Ahead of the shotguns booming out for the ‘Glorious’ Twelfth, this striking collection underlines the plight of these beautiful hawks and the campaign to save them
Between 1837 and 1840 on the Glengarry estate in Inverness-shire, gamekeepers’ tally books show them to have killed 63 hen harriers, 63 goshawks, 98 peregrines, 27 white-tailed sea eagles, 15 golden eagles, 18 ospreys, six gyrfalcons, 11 hobbies, 275 kites, 285 buzzards, 462 kestrels, 78 merlins and 35 horned owls, as well as 198 wildcats, 246 pine martens and hundreds of assorted other mustelids and corvids.
Today, you read these notorious records doubly amazed: that wildlife slaughter on this scale should have been permissible – and that it should have been possible. Sixty-three goshawks on a single estate? Sixty-three hen harriers? Eighteen ospreys? Six gyrfalcons? Such abundance now seems fabulous, for the avian predator populations of upland Britain have never really recovered from the massacres they underwent in the 19th century.
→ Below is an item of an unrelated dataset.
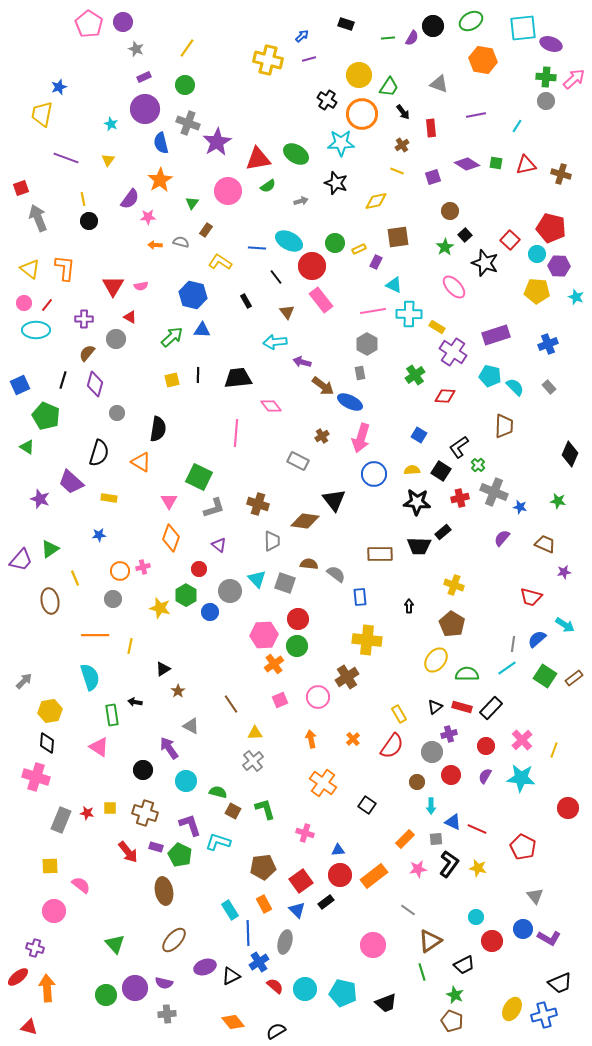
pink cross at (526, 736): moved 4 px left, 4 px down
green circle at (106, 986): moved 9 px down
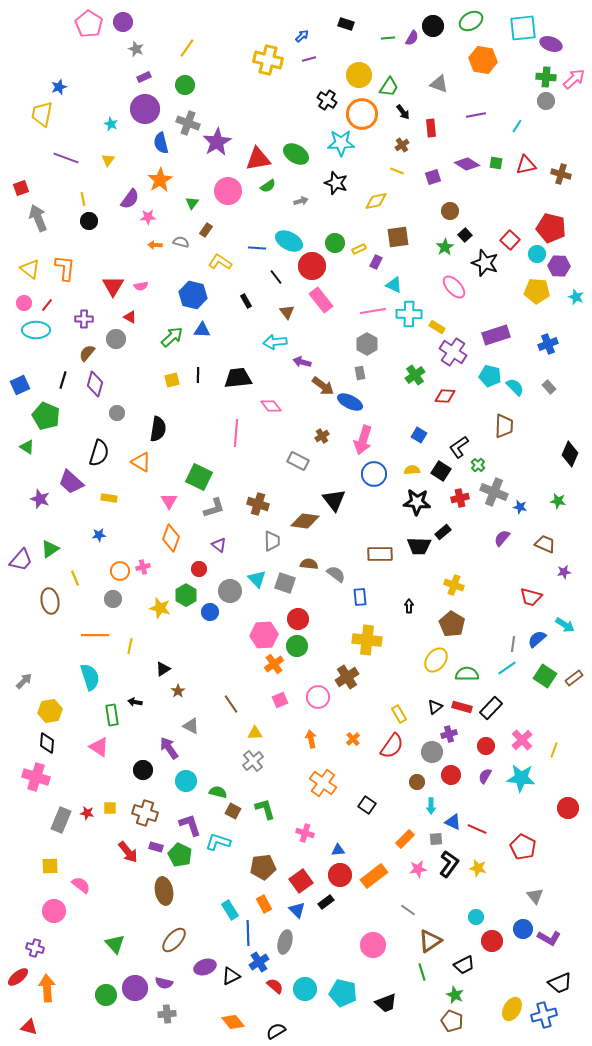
pink arrow at (361, 438): moved 2 px right, 2 px down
The 1954 Protection of Birds Act outlawed the killing of any bird of prey except the sparrowhawk (protection for which followed in 1962), but illegal persecution has, atrociously, persisted – especially on and around grouse moors. Raptors are still regularly shot and poisoned, and their nest sites wrecked. Successful prosecutions for these crimes are rare.